IIP is constructed by assigning different weights to different items, and then aggregating them up to form the index. Together all items have a weight of 1,000. At a broad level, production data comes in three categories: Mining (weight: 142), Manufacturing (755) and Electricity (103).

Mining and Electricity have no sub-categories revealed.

Manufacturing comes with 21 sub categories, like “Food Products”, “Chemicals” and so on (given a “two digit code”. Each of these is further subdivided into four digit code items, like Fruit Pulp is part of a Food Products.

We only get data at the sub-category level, not the actual item. Certain items are revealed in the press release if they are outliers, that’s all.
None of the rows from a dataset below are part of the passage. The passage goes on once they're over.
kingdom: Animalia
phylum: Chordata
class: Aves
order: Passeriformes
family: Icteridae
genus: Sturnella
It is true that Rubber Insulated Cable went up 336%. But that impact on the IIP, because of the small weight of the item (only 1.2276 out of 1,000), is a much smaller number of 0.41%.

IIP Increase by items

IIP, July 2013 (Index was +2.63%)

The larger impact was in the bigger weighted items of Apparels and Garments, which increased IIP by +0.81% and +0.47%.

This could be because of a big revival in garment exports after the slide in the rupee. If so, I would expect August IIP to be just as robust.

The impact of rubber insulated cable cannot be undermined (0.41% is still 1/6th of the entire IIP increase!). In fact it’s parent category, Electrical Machinery, was up 83.65% and provided for 1.66% of the total increase in IIP (which was up +2.63%). So yes, we’ve seen a surge in things Electrical.

Impact: If Apparel/Garment production is up, it could mean a pretty huge increase in revenue for garment exporters. If electrical machinery is up a lot, that might point to a revival in electrical equipment or power. This should start getting visible in revenues, when they are revealed in October.